_Your objective_
Reproduce without alteration the lines of the records below, starting with the line that contains "рение облачного Битрикс24" and continuing through the final line of the records, both inclusive.
── Data to process ──
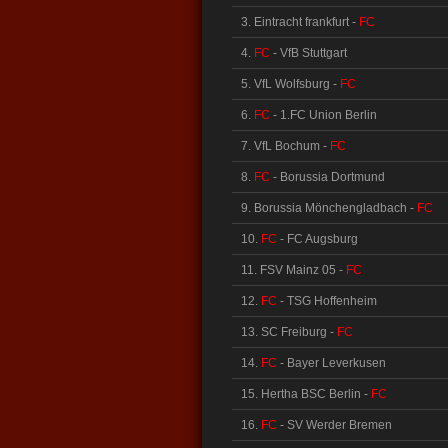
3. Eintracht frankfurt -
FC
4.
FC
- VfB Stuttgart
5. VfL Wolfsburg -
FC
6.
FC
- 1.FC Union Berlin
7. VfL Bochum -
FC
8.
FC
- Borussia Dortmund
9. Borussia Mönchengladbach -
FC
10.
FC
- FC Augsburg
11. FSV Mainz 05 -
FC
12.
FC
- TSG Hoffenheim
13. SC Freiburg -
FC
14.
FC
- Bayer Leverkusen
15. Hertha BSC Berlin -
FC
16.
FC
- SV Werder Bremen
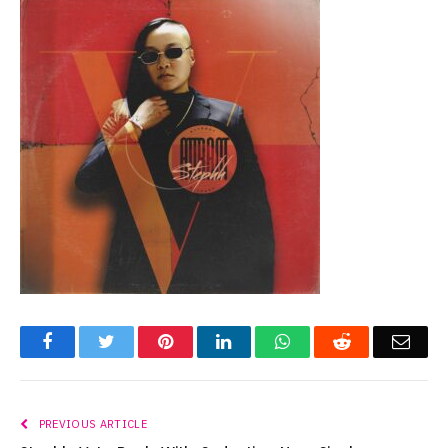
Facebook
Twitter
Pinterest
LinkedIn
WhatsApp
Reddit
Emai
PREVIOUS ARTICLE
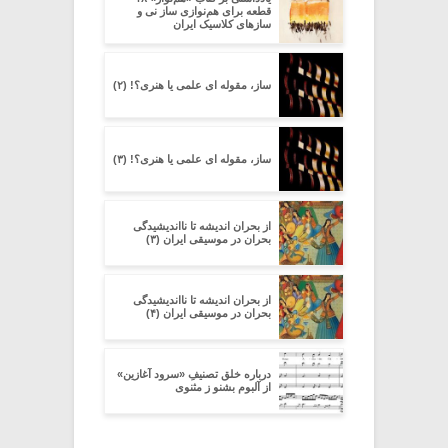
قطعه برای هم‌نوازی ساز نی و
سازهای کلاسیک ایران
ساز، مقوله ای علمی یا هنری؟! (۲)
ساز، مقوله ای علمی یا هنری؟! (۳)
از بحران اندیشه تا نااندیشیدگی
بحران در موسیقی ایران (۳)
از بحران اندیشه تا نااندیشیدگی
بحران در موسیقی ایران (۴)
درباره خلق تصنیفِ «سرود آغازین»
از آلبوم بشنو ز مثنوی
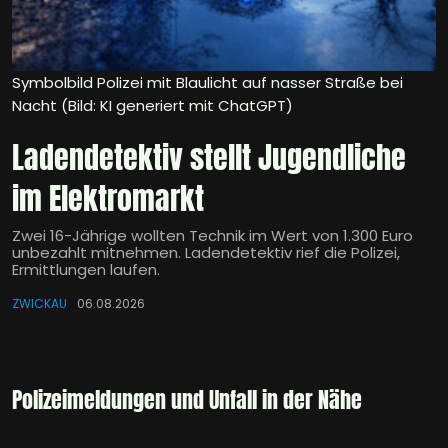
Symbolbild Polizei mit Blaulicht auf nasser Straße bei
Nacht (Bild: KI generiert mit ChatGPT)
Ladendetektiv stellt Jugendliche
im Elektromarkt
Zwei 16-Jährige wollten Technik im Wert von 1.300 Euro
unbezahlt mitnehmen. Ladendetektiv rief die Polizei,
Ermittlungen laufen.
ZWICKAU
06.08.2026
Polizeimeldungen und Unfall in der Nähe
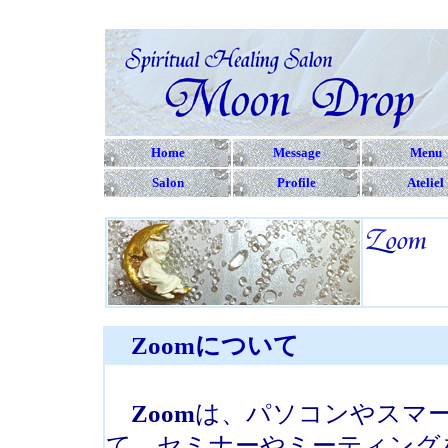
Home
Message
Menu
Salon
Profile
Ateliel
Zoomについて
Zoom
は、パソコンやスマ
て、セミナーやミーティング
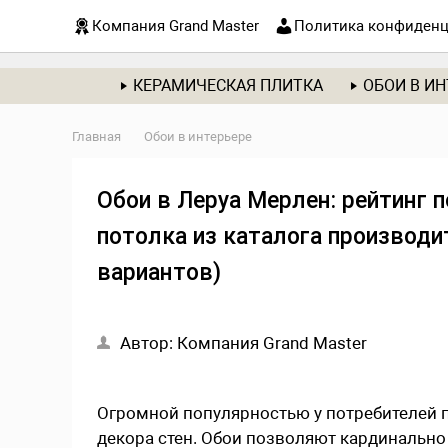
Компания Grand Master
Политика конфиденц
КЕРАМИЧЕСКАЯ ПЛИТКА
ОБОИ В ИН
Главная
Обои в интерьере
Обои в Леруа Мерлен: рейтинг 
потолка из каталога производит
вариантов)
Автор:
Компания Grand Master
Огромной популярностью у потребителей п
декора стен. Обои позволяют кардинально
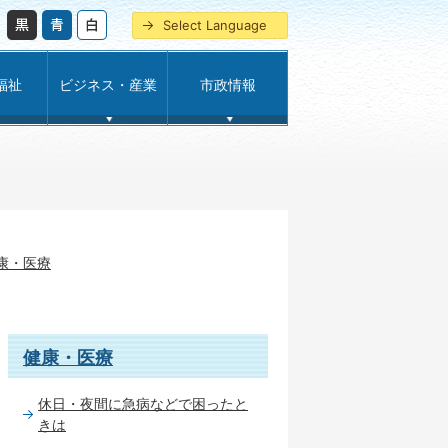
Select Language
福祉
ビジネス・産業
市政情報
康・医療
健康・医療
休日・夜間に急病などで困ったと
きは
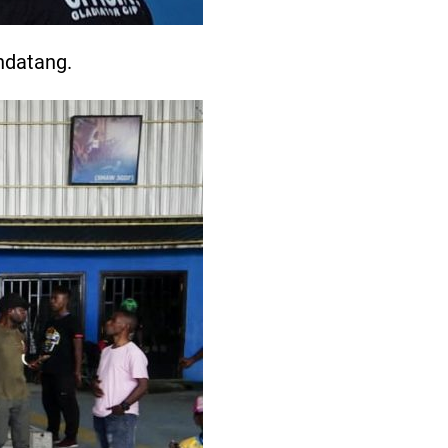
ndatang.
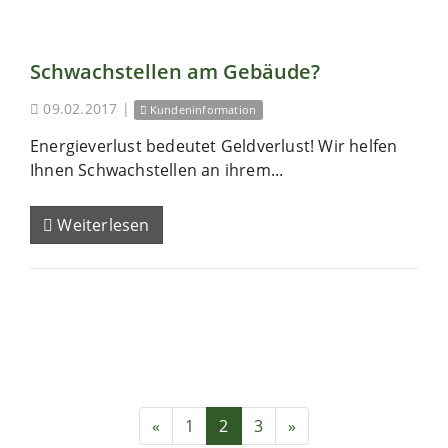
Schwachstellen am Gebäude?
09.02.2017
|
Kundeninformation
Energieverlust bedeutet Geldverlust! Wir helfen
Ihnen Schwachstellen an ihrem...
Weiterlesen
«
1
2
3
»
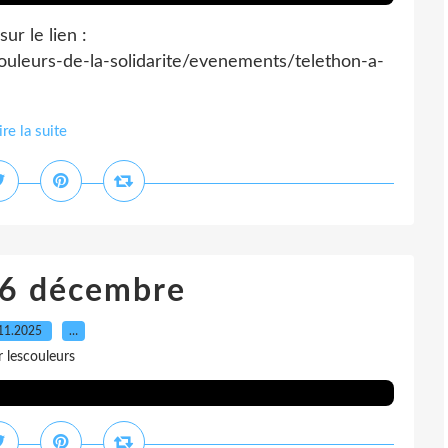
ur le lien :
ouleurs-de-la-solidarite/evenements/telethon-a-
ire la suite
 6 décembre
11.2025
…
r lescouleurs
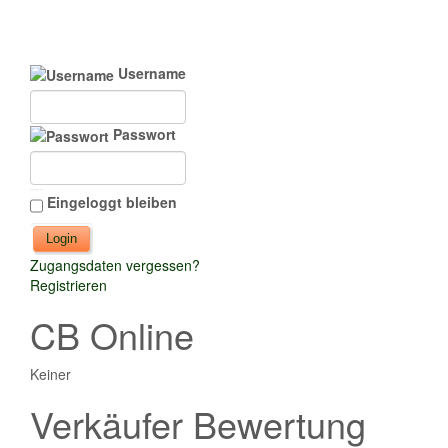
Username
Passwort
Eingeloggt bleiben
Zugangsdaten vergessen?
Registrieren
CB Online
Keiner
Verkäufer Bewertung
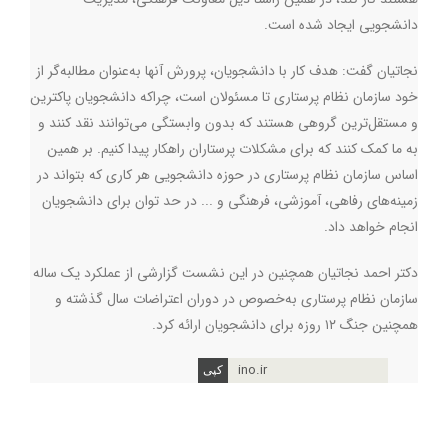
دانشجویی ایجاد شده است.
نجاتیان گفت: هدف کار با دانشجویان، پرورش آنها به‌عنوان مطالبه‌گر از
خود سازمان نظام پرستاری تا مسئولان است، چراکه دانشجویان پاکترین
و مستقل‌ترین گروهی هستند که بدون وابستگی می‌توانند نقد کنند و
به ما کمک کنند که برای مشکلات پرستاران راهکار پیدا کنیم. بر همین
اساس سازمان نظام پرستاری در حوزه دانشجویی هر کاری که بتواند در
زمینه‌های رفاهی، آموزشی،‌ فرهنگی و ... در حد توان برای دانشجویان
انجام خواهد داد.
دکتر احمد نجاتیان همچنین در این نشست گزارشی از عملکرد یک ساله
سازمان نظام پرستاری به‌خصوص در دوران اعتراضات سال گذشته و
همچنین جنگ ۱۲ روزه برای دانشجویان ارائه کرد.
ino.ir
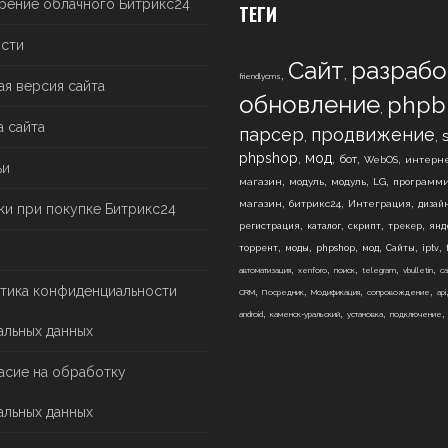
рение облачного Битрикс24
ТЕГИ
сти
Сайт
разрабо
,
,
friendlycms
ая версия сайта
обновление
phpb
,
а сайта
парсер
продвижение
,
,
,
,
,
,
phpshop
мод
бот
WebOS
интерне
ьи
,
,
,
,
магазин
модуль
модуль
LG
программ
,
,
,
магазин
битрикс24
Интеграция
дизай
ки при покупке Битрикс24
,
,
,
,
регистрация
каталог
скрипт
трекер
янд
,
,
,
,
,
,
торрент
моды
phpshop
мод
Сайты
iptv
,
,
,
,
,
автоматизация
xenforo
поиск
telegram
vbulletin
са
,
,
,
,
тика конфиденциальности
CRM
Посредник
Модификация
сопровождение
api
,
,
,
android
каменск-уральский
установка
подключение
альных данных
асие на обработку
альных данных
───
_Result_
рение облачного Битрикс24
ТЕГИ
сти
Сайт
разрабо
,
,
friendlycms
ая версия сайта
обновление
phpb
,
а сайта
парсер
продвижение
,
,
,
,
,
,
phpshop
мод
бот
WebOS
интерне
ьи
,
,
,
,
магазин
модуль
модуль
LG
программ
,
,
,
магазин
битрикс24
Интеграция
дизай
ки при покупке Битрикс24
,
,
,
,
регистрация
каталог
скрипт
трекер
янд
,
,
,
,
,
,
торрент
моды
phpshop
мод
Сайты
iptv
,
,
,
,
,
автоматизация
xenforo
поиск
telegram
vbulletin
са
,
,
,
,
тика конфиденциальности
CRM
Посредник
Модификация
сопровождение
api
,
,
,
android
каменск-уральский
установка
подключение
альных данных
асие на обработку
альных данных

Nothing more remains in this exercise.